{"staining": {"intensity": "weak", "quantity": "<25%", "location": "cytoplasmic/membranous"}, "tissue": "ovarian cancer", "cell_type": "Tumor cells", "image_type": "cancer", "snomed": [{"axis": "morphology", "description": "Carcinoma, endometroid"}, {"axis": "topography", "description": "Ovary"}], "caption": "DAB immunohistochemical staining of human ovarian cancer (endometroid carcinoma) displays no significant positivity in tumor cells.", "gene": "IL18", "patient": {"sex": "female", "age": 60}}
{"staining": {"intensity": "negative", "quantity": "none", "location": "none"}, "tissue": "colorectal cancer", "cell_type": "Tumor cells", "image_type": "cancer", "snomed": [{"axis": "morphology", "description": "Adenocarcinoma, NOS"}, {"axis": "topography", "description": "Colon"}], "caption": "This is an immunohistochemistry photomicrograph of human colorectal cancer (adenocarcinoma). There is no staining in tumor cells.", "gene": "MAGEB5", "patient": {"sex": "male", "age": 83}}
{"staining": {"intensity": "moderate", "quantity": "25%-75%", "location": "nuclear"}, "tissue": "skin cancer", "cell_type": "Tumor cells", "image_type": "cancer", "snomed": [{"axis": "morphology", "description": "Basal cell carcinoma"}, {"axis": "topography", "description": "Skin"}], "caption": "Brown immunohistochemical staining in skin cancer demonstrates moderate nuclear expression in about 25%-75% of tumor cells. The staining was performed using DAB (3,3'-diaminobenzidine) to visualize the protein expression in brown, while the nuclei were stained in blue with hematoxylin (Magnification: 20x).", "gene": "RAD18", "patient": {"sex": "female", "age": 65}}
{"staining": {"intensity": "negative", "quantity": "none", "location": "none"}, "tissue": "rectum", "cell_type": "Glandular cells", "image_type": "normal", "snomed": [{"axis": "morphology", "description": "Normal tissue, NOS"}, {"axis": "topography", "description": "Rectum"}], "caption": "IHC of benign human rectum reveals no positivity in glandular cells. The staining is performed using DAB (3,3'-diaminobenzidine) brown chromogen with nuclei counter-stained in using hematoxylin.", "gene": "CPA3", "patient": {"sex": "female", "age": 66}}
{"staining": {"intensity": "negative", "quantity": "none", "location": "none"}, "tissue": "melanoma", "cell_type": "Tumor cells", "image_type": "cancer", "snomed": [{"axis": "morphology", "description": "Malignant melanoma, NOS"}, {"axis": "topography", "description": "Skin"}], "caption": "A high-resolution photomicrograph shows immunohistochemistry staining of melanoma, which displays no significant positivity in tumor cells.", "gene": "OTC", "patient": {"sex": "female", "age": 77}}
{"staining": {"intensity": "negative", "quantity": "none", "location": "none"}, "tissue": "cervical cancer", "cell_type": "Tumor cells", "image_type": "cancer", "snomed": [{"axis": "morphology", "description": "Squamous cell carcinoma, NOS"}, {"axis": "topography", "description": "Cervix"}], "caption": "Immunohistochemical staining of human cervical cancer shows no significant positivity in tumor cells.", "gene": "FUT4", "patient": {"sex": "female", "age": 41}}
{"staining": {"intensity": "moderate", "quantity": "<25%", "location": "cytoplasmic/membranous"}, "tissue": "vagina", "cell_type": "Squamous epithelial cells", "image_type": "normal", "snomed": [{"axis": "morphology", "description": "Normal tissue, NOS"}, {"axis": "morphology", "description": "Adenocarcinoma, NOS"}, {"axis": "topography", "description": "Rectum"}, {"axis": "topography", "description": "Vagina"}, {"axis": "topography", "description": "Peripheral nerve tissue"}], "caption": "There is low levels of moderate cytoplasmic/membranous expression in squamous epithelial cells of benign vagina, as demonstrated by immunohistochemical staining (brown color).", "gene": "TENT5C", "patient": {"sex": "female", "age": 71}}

------------

What you have to do: Write down all of the records again, word for word.

Expected answer:
{"staining": {"intensity": "weak", "quantity": "<25%", "location": "cytoplasmic/membranous"}, "tissue": "ovarian cancer", "cell_type": "Tumor cells", "image_type": "cancer", "snomed": [{"axis": "morphology", "description": "Carcinoma, endometroid"}, {"axis": "topography", "description": "Ovary"}], "caption": "DAB immunohistochemical staining of human ovarian cancer (endometroid carcinoma) displays no significant positivity in tumor cells.", "gene": "IL18", "patient": {"sex": "female", "age": 60}}
{"staining": {"intensity": "negative", "quantity": "none", "location": "none"}, "tissue": "colorectal cancer", "cell_type": "Tumor cells", "image_type": "cancer", "snomed": [{"axis": "morphology", "description": "Adenocarcinoma, NOS"}, {"axis": "topography", "description": "Colon"}], "caption": "This is an immunohistochemistry photomicrograph of human colorectal cancer (adenocarcinoma). There is no staining in tumor cells.", "gene": "MAGEB5", "patient": {"sex": "male", "age": 83}}
{"staining": {"intensity": "moderate", "quantity": "25%-75%", "location": "nuclear"}, "tissue": "skin cancer", "cell_type": "Tumor cells", "image_type": "cancer", "snomed": [{"axis": "morphology", "description": "Basal cell carcinoma"}, {"axis": "topography", "description": "Skin"}], "caption": "Brown immunohistochemical staining in skin cancer demonstrates moderate nuclear expression in about 25%-75% of tumor cells. The staining was performed using DAB (3,3'-diaminobenzidine) to visualize the protein expression in brown, while the nuclei were stained in blue with hematoxylin (Magnification: 20x).", "gene": "RAD18", "patient": {"sex": "female", "age": 65}}
{"staining": {"intensity": "negative", "quantity": "none", "location": "none"}, "tissue": "rectum", "cell_type": "Glandular cells", "image_type": "normal", "snomed": [{"axis": "morphology", "description": "Normal tissue, NOS"}, {"axis": "topography", "description": "Rectum"}], "caption": "IHC of benign human rectum reveals no positivity in glandular cells. The staining is performed using DAB (3,3'-diaminobenzidine) brown chromogen with nuclei counter-stained in using hematoxylin.", "gene": "CPA3", "patient": {"sex": "female", "age": 66}}
{"staining": {"intensity": "negative", "quantity": "none", "location": "none"}, "tissue": "melanoma", "cell_type": "Tumor cells", "image_type": "cancer", "snomed": [{"axis": "morphology", "description": "Malignant melanoma, NOS"}, {"axis": "topography", "description": "Skin"}], "caption": "A high-resolution photomicrograph shows immunohistochemistry staining of melanoma, which displays no significant positivity in tumor cells.", "gene": "OTC", "patient": {"sex": "female", "age": 77}}
{"staining": {"intensity": "negative", "quantity": "none", "location": "none"}, "tissue": "cervical cancer", "cell_type": "Tumor cells", "image_type": "cancer", "snomed": [{"axis": "morphology", "description": "Squamous cell carcinoma, NOS"}, {"axis": "topography", "description": "Cervix"}], "caption": "Immunohistochemical staining of human cervical cancer shows no significant positivity in tumor cells.", "gene": "FUT4", "patient": {"sex": "female", "age": 41}}
{"staining": {"intensity": "moderate", "quantity": "<25%", "location": "cytoplasmic/membranous"}, "tissue": "vagina", "cell_type": "Squamous epithelial cells", "image_type": "normal", "snomed": [{"axis": "morphology", "description": "Normal tissue, NOS"}, {"axis": "morphology", "description": "Adenocarcinoma, NOS"}, {"axis": "topography", "description": "Rectum"}, {"axis": "topography", "description": "Vagina"}, {"axis": "topography", "description": "Peripheral nerve tissue"}], "caption": "There is low levels of moderate cytoplasmic/membranous expression in squamous epithelial cells of benign vagina, as demonstrated by immunohistochemical staining (brown color).", "gene": "TENT5C", "patient": {"sex": "female", "age": 71}}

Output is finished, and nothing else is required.